Evaluator Group Comments: Kasten ability to monitor, alert and report on backup
jobs enables administrators to manage larger environments, by focusing attention
on potential issues or exceptions. Additionally, K8s data collection tool Prometheus
and customizable Grafana dashboards for visualizing can further enhance the
automation of data protection in enterprise operations at scale.
Final Thoughts
Kasten K10 has significant differentiation and meaningful advantages compared to open-source tools such
as the Velero / Restic solution tested. One of the most important for efficiently scaling operations is K10’s
Multi-Cluster UI for management, monitoring, and alerting, which can significantly lower OPEX compared
to open-source options.
Streamlining policy-based protection at enterprise scale is critical because IT Operations teams are
struggling with limited staff resources, and because Kubernetes environments are dynamic and
continuously changing with multiple complex components and interdependencies. This is complemented
by 24/7 support capabilities, which can greatly assist IT Operations teams in the event troubleshooting is
required.
From the standpoint of enterprise-grade data protection capabilities, K10’s use of creating snapshots for
consistency and then creating backup copies stored in an external repository is a critical best practice.
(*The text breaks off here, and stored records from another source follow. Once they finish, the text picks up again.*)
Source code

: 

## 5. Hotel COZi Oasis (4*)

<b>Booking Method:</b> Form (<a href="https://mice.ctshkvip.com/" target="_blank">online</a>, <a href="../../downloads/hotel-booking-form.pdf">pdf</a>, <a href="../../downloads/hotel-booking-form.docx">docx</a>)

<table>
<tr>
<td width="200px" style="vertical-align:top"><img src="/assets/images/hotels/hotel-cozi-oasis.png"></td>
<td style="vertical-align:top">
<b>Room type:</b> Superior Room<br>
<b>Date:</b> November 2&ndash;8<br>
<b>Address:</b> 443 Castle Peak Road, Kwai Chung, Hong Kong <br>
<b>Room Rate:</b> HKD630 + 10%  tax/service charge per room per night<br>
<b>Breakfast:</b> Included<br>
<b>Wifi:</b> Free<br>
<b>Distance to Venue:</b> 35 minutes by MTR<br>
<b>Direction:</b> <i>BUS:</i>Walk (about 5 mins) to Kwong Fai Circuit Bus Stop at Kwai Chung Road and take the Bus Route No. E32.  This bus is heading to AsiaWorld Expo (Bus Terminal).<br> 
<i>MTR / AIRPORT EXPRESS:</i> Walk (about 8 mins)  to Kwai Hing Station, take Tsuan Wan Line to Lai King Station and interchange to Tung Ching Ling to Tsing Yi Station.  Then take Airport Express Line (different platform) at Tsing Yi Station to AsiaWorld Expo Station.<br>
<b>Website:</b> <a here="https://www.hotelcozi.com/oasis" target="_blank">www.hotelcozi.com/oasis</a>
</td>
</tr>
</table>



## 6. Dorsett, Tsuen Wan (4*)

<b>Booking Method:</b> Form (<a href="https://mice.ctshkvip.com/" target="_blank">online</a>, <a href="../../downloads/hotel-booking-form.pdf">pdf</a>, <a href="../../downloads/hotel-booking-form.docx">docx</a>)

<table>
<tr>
Additionally, Kasten K10 helps enable the use of multiple repositories, in comparison to the extreme
difficulties encountered when attempting to utilize additional repository locations.
The pre-configured Kanister Blueprints framework for data protection can simplify application-consistent
backups for IT Operations. A wide range of applications are supported, and the Blueprints are
customizable to cater to complex applications. This is important because backups are only as good as the
ability to recover them, and crash consistent, or live filesystem backups can cause certain databases to be
unrecoverable.
Kasten K10’s faster performance for full and incremental backups as well as restore operations increases
the ability to meet application availability SLAs, as well as RPOs and RTOs required by the business. In
other words, it has implications for cost, backup windows, and recovery times that can materially impact
business continuity. Also of note, the ability to granularly restore specific items can speed time-to-
recovery and help to reduce overall downtime, and moving across various clouds, distributions and
underlying infrastructure is enabled through Kasten's ability to modify application specifications and
components during restore operations.
Appendix
Test Environment Details
Testing was performed by Evaluator Group personnel in the Evaluator Group lab. The test environment
utilized the following hardware, software and other elements for the test environment.
Hardware Infrastructure
Figure 2 shown previously on page 5 depicts the test environment, consisting of:
● 3 Node Cluster - Intel Xeon Scalable systems, consisting of
o Each with 2x 6154 CPUs and 384 GiB DRAM
o 1 x 100 Gb Ethernet connectivity to each system
● Local NVMe drives for vSAN with 2 disk groups per node
o Each node used 2x Optane 400 GB, plus 6x Intel P4510 4 TB drives
● 100 Gb Ethernet network
o Mellanox SN2100 – 16 x 100 GbE
Software Infrastructure
● VMware vSphere (vCenter 7.0U3 with ESXi 7.0U3 on hosts) with vSAN storage
● 2 K8s clusters, each: Red Hat OpenShift 4.9 Kubernetes
o Each cluster had 3 master nodes and 3 worker nodes running as VMs
▪ Master nodes: Each w/ 4 vCPU, 16 GB RAM, 200 GB storage
▪ Worker nodes: Each w/ 22 vCPU, 58 GB RAM, 200 GB storage
Test Environment
OpenShift Container Platform
● The following container native applications were installed
o Wordpress w/ MariaDB, with 1 GB of persistent storage
o Custom App, w/ 9 PVCs and 450 GB of persistent storage
● Additionally, Kasten and Velero components as required
This document was developed with funding from Kasten by Veeam. Although the document may utilize publicly
available material from various vendors, including Kasten, Veeam, and others, it does not necessarily reflect such
vendors' positions on the issues addressed in this document.